Tuesday, April 9, 2019

Things that go woof in the night, or, For Whom the Chime Tolls.

San Antonio sunrise.

The first word that came to mind was, "Churl."  As in, "What kind of churl steals wind chimes?"

Deborah is up at dawn every morning.  The Beagle Posse must walk, and do a Dawn Patrol of the property perimeter.  This morning she discovered that our 36 inch wind chimes were missing from the corner of our patio.  Not fallen.  Not cut down. Not silenced. Gone. Stolen.  And I thought, "Now that's some downright churlish behavior."

As far as either Darling Wife or I could recall, we had heard not a peep, or bark, or whine from any beagle during the night.  We had heard snores and gas, of course, but no sounds of alarm, guarding, or warning.

When I called in the Beagle Posse to have a discussion of this apparent lapse, they came with the speed of a tranquilized snail.  They sensed that this just MIGHT be a Bad Dog occasion.  I wasn't sure it would be, but felt some explanations were owed.

"Do you two hear the wind chimes?"

"Should we?"

"Not now.  But, more to the point, did you hear it last night?"

"What do you mean, 'hear'?"

"BEAGLES!!  Now you are just stalling.  You were with Deborah on the dawn walk.  You heard her say the wind chimes were stolen in the night.  I'm asking why you didn't hear anything or raise the Beagle Alarm when it happened.  Somehow, I don't think stealing 3 foot long wind chimes is a silent accomplishment."

"Maybe they used a silencer, "said Tuppence. "I've heard that gangsters use silencers."

Tommy jumped in. "Well, I did let out one WOOF. You didn't pay any attention.  And, anyway, we didn't like the wind chimes.  They disturbed naps."

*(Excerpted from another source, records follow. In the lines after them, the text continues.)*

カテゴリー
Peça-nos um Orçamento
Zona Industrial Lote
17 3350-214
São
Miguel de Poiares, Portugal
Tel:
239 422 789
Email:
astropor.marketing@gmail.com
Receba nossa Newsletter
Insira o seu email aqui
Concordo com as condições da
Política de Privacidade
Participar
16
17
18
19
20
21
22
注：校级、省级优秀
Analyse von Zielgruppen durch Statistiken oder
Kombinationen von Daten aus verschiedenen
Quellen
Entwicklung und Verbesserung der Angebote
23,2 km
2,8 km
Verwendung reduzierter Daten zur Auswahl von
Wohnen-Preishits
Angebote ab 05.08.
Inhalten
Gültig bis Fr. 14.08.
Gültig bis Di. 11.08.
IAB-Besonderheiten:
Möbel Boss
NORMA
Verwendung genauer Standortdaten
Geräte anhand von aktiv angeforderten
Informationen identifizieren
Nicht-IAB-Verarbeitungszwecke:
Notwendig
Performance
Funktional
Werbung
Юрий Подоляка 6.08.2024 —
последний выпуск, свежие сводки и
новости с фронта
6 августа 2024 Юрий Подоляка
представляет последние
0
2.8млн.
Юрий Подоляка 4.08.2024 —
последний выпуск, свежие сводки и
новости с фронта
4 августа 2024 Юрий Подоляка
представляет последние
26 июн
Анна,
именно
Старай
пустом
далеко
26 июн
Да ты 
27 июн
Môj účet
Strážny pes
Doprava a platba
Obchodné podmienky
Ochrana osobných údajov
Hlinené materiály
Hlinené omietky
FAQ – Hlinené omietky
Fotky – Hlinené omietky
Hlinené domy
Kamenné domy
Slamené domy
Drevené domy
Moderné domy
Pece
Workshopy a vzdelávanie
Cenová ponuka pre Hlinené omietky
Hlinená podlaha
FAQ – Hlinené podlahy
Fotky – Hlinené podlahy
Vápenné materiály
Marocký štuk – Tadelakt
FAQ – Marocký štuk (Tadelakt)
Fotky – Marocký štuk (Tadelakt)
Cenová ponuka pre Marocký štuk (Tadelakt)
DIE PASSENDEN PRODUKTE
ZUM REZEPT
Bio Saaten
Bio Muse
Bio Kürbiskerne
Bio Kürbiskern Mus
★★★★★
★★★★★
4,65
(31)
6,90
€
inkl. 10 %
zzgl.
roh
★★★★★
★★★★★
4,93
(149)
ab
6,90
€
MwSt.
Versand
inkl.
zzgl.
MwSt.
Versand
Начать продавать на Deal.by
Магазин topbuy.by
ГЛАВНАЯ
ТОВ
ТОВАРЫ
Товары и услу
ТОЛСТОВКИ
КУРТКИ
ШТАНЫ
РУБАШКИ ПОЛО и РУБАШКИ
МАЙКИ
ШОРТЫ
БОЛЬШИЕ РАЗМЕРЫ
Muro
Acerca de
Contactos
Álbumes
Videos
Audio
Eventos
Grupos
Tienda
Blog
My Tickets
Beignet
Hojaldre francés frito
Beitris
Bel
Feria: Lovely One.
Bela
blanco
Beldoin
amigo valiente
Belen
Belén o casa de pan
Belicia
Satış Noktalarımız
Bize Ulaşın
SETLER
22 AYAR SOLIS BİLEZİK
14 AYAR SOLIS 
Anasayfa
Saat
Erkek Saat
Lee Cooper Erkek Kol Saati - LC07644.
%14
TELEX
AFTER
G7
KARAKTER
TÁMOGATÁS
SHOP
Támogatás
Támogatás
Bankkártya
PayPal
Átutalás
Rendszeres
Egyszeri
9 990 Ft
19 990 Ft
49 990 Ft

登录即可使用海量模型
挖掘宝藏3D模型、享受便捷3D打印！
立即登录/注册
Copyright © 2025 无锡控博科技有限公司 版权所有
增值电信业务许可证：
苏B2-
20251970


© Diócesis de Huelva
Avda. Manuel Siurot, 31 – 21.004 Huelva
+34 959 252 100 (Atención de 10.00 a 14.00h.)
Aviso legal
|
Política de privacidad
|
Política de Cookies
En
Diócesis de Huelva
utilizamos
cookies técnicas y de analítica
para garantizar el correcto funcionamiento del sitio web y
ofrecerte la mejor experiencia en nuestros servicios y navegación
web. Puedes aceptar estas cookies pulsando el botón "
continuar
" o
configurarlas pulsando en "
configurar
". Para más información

"Look," I said, "since the first deal with the first wolf, that contract to trade leftovers for vigilance, the prime directive of the canine/human bond has been the agreement of guarding against night intruders in exchange for plate scrapings."

Tommy sniffed.  "That is some heavy theoretical cat poop you're dropping there."

Tuppence added, "We DO guard you. We have not let a dog walking neighbor, UPS driver, or maintenance man approach the apartment unchallenged.  And, REMEMBER, we kept the dinosaurs out of the trailer at the state park."  (See, "Beagles Trail a T-Rex," 4/5/19.)

"All right," said Tommy, "in spit of your accusatory approach, we will help you out here.  We're the great tracking trailing dogs.  Let us smell a sock or a t-shirt, and we'll track down the chimes thief."

"The thief's sock, or the wind chime's sock?" I asked.

"Either," said Tuppence.  (Yeah, I know sarcasm is lost on dogs.)

"Well, the thief didn't drop one, and the wind chimes never wore shirts or socks."

"Then there's nothing we can do," said Tuppy. "If you won't at least meet us half way, we can't help."

Tommy said, "We'll take our morning treats now."

This time, I was the one who walked out of the room.